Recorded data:
____

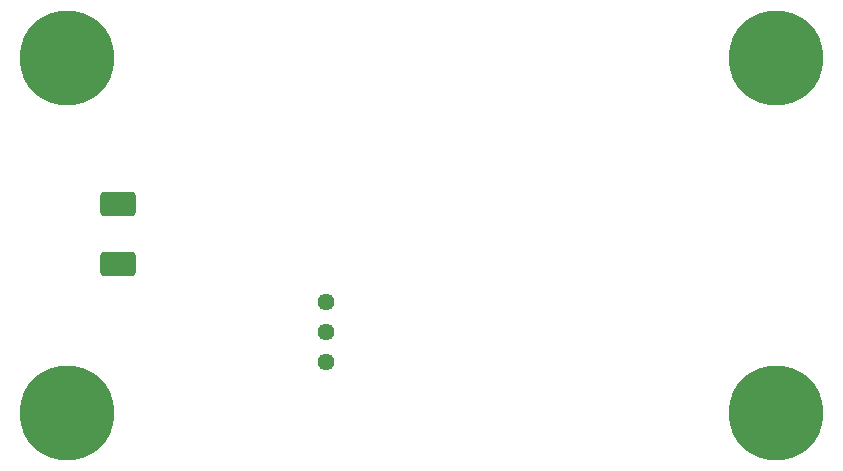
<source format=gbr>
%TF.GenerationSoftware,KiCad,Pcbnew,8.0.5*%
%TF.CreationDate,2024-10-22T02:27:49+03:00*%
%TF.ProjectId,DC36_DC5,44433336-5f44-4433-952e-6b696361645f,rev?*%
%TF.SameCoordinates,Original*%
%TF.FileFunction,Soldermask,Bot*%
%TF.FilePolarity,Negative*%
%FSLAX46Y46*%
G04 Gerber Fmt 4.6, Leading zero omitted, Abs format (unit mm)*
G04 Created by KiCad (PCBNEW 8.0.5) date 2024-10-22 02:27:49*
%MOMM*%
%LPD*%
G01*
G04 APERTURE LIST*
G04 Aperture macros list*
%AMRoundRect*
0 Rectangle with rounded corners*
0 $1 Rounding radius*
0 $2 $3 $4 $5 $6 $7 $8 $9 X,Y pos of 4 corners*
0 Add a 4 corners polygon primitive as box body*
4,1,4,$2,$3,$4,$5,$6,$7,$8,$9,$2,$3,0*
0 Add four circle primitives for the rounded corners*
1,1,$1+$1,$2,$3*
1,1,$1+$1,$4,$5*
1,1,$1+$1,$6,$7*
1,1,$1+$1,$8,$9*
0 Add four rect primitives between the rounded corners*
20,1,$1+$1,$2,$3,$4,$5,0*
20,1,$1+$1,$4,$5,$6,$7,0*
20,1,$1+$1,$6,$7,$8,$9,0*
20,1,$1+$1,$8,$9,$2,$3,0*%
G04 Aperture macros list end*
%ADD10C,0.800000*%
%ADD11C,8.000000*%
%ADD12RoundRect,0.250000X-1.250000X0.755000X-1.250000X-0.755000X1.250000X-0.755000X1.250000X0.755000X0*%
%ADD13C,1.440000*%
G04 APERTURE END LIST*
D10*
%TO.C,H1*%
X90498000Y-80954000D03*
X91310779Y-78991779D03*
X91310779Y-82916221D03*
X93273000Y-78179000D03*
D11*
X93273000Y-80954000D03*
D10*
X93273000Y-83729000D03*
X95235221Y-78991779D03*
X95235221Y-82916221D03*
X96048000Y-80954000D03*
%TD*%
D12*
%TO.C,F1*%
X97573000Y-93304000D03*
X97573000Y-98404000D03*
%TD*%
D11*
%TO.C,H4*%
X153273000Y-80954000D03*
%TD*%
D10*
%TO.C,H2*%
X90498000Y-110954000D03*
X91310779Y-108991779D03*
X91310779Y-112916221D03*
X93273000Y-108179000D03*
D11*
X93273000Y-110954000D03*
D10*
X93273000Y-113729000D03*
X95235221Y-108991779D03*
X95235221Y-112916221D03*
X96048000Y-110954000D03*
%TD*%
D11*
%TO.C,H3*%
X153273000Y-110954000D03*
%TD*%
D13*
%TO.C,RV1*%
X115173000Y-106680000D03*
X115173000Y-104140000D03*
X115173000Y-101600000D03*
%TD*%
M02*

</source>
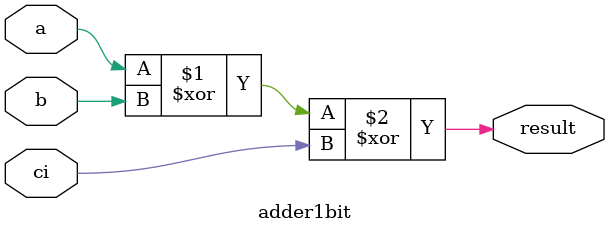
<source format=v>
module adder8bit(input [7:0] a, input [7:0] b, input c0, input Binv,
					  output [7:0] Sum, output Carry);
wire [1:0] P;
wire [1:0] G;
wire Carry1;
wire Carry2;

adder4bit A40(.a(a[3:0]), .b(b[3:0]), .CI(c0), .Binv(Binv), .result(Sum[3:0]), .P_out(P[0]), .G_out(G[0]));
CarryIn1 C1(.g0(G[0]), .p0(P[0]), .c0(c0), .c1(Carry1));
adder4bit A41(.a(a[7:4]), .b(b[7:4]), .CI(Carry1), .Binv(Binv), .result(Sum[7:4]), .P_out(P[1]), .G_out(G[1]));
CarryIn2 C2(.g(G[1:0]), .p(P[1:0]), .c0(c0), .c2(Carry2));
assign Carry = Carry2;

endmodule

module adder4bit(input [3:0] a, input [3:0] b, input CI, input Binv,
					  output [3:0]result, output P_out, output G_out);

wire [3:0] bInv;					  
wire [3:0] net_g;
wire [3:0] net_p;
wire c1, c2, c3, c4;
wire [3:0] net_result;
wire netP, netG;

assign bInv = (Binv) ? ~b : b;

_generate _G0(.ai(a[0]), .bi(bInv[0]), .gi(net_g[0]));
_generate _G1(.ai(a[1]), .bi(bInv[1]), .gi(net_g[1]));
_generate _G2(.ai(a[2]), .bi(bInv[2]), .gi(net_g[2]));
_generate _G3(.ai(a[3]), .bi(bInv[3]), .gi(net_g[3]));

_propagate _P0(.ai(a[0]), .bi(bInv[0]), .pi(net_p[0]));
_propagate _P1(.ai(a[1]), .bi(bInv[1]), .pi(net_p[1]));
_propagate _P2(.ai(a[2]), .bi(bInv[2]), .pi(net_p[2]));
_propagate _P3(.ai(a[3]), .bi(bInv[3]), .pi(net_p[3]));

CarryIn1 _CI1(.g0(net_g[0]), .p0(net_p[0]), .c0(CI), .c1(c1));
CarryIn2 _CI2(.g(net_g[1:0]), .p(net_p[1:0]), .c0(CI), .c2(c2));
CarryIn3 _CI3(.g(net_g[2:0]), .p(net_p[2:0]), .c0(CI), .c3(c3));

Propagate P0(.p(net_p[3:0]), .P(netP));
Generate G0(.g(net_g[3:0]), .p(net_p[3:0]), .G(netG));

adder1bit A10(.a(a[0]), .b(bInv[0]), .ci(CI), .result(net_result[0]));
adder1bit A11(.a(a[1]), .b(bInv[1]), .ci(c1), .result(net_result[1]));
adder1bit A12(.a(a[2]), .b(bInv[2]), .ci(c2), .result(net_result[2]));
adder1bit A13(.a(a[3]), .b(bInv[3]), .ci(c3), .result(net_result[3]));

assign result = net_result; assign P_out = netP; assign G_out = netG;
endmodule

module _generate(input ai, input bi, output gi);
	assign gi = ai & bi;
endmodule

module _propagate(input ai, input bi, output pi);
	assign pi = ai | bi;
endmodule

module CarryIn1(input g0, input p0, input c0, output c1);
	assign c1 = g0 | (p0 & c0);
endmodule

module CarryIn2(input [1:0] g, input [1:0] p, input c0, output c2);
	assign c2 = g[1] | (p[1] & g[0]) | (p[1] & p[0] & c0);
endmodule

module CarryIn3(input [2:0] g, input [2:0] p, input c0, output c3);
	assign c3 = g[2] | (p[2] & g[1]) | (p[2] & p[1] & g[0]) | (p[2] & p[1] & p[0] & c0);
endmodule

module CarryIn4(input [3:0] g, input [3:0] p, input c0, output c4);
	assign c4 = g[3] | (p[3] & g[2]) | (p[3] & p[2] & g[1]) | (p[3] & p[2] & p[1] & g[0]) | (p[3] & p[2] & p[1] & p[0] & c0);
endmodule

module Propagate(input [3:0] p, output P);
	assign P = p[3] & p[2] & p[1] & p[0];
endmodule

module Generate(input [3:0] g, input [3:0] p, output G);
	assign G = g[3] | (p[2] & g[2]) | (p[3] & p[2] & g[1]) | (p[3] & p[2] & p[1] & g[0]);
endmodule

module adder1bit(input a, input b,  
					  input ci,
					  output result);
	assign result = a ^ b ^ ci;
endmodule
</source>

____

◆ **PROBLEM DESCRIPTION**: Omit the pictures; restate every entry word for word.

◆ **THE ANSWER**:
<source format=gbr>
%TF.GenerationSoftware,KiCad,Pcbnew,8.0.5*%
%TF.CreationDate,2024-10-22T02:27:49+03:00*%
%TF.ProjectId,DC36_DC5,44433336-5f44-4433-952e-6b696361645f,rev?*%
%TF.SameCoordinates,Original*%
%TF.FileFunction,Soldermask,Bot*%
%TF.FilePolarity,Negative*%
%FSLAX46Y46*%
G04 Gerber Fmt 4.6, Leading zero omitted, Abs format (unit mm)*
G04 Created by KiCad (PCBNEW 8.0.5) date 2024-10-22 02:27:49*
%MOMM*%
%LPD*%
G01*
G04 APERTURE LIST*
G04 Aperture macros list*
%AMRoundRect*
0 Rectangle with rounded corners*
0 $1 Rounding radius*
0 $2 $3 $4 $5 $6 $7 $8 $9 X,Y pos of 4 corners*
0 Add a 4 corners polygon primitive as box body*
4,1,4,$2,$3,$4,$5,$6,$7,$8,$9,$2,$3,0*
0 Add four circle primitives for the rounded corners*
1,1,$1+$1,$2,$3*
1,1,$1+$1,$4,$5*
1,1,$1+$1,$6,$7*
1,1,$1+$1,$8,$9*
0 Add four rect primitives between the rounded corners*
20,1,$1+$1,$2,$3,$4,$5,0*
20,1,$1+$1,$4,$5,$6,$7,0*
20,1,$1+$1,$6,$7,$8,$9,0*
20,1,$1+$1,$8,$9,$2,$3,0*%
G04 Aperture macros list end*
%ADD10C,0.800000*%
%ADD11C,8.000000*%
%ADD12RoundRect,0.250000X-1.250000X0.755000X-1.250000X-0.755000X1.250000X-0.755000X1.250000X0.755000X0*%
%ADD13C,1.440000*%
G04 APERTURE END LIST*
D10*
%TO.C,H1*%
X90498000Y-80954000D03*
X91310779Y-78991779D03*
X91310779Y-82916221D03*
X93273000Y-78179000D03*
D11*
X93273000Y-80954000D03*
D10*
X93273000Y-83729000D03*
X95235221Y-78991779D03*
X95235221Y-82916221D03*
X96048000Y-80954000D03*
%TD*%
D12*
%TO.C,F1*%
X97573000Y-93304000D03*
X97573000Y-98404000D03*
%TD*%
D11*
%TO.C,H4*%
X153273000Y-80954000D03*
%TD*%
D10*
%TO.C,H2*%
X90498000Y-110954000D03*
X91310779Y-108991779D03*
X91310779Y-112916221D03*
X93273000Y-108179000D03*
D11*
X93273000Y-110954000D03*
D10*
X93273000Y-113729000D03*
X95235221Y-108991779D03*
X95235221Y-112916221D03*
X96048000Y-110954000D03*
%TD*%
D11*
%TO.C,H3*%
X153273000Y-110954000D03*
%TD*%
D13*
%TO.C,RV1*%
X115173000Y-106680000D03*
X115173000Y-104140000D03*
X115173000Y-101600000D03*
%TD*%
M02*

</source>
<source format=v>
module adder8bit(input [7:0] a, input [7:0] b, input c0, input Binv,
					  output [7:0] Sum, output Carry);
wire [1:0] P;
wire [1:0] G;
wire Carry1;
wire Carry2;

adder4bit A40(.a(a[3:0]), .b(b[3:0]), .CI(c0), .Binv(Binv), .result(Sum[3:0]), .P_out(P[0]), .G_out(G[0]));
CarryIn1 C1(.g0(G[0]), .p0(P[0]), .c0(c0), .c1(Carry1));
adder4bit A41(.a(a[7:4]), .b(b[7:4]), .CI(Carry1), .Binv(Binv), .result(Sum[7:4]), .P_out(P[1]), .G_out(G[1]));
CarryIn2 C2(.g(G[1:0]), .p(P[1:0]), .c0(c0), .c2(Carry2));
assign Carry = Carry2;

endmodule

module adder4bit(input [3:0] a, input [3:0] b, input CI, input Binv,
					  output [3:0]result, output P_out, output G_out);

wire [3:0] bInv;					  
wire [3:0] net_g;
wire [3:0] net_p;
wire c1, c2, c3, c4;
wire [3:0] net_result;
wire netP, netG;

assign bInv = (Binv) ? ~b : b;

_generate _G0(.ai(a[0]), .bi(bInv[0]), .gi(net_g[0]));
_generate _G1(.ai(a[1]), .bi(bInv[1]), .gi(net_g[1]));
_generate _G2(.ai(a[2]), .bi(bInv[2]), .gi(net_g[2]));
_generate _G3(.ai(a[3]), .bi(bInv[3]), .gi(net_g[3]));

_propagate _P0(.ai(a[0]), .bi(bInv[0]), .pi(net_p[0]));
_propagate _P1(.ai(a[1]), .bi(bInv[1]), .pi(net_p[1]));
_propagate _P2(.ai(a[2]), .bi(bInv[2]), .pi(net_p[2]));
_propagate _P3(.ai(a[3]), .bi(bInv[3]), .pi(net_p[3]));

CarryIn1 _CI1(.g0(net_g[0]), .p0(net_p[0]), .c0(CI), .c1(c1));
CarryIn2 _CI2(.g(net_g[1:0]), .p(net_p[1:0]), .c0(CI), .c2(c2));
CarryIn3 _CI3(.g(net_g[2:0]), .p(net_p[2:0]), .c0(CI), .c3(c3));

Propagate P0(.p(net_p[3:0]), .P(netP));
Generate G0(.g(net_g[3:0]), .p(net_p[3:0]), .G(netG));

adder1bit A10(.a(a[0]), .b(bInv[0]), .ci(CI), .result(net_result[0]));
adder1bit A11(.a(a[1]), .b(bInv[1]), .ci(c1), .result(net_result[1]));
adder1bit A12(.a(a[2]), .b(bInv[2]), .ci(c2), .result(net_result[2]));
adder1bit A13(.a(a[3]), .b(bInv[3]), .ci(c3), .result(net_result[3]));

assign result = net_result; assign P_out = netP; assign G_out = netG;
endmodule

module _generate(input ai, input bi, output gi);
	assign gi = ai & bi;
endmodule

module _propagate(input ai, input bi, output pi);
	assign pi = ai | bi;
endmodule

module CarryIn1(input g0, input p0, input c0, output c1);
	assign c1 = g0 | (p0 & c0);
endmodule

module CarryIn2(input [1:0] g, input [1:0] p, input c0, output c2);
	assign c2 = g[1] | (p[1] & g[0]) | (p[1] & p[0] & c0);
endmodule

module CarryIn3(input [2:0] g, input [2:0] p, input c0, output c3);
	assign c3 = g[2] | (p[2] & g[1]) | (p[2] & p[1] & g[0]) | (p[2] & p[1] & p[0] & c0);
endmodule

module CarryIn4(input [3:0] g, input [3:0] p, input c0, output c4);
	assign c4 = g[3] | (p[3] & g[2]) | (p[3] & p[2] & g[1]) | (p[3] & p[2] & p[1] & g[0]) | (p[3] & p[2] & p[1] & p[0] & c0);
endmodule

module Propagate(input [3:0] p, output P);
	assign P = p[3] & p[2] & p[1] & p[0];
endmodule

module Generate(input [3:0] g, input [3:0] p, output G);
	assign G = g[3] | (p[2] & g[2]) | (p[3] & p[2] & g[1]) | (p[3] & p[2] & p[1] & g[0]);
endmodule

module adder1bit(input a, input b,  
					  input ci,
					  output result);
	assign result = a ^ b ^ ci;
endmodule
</source>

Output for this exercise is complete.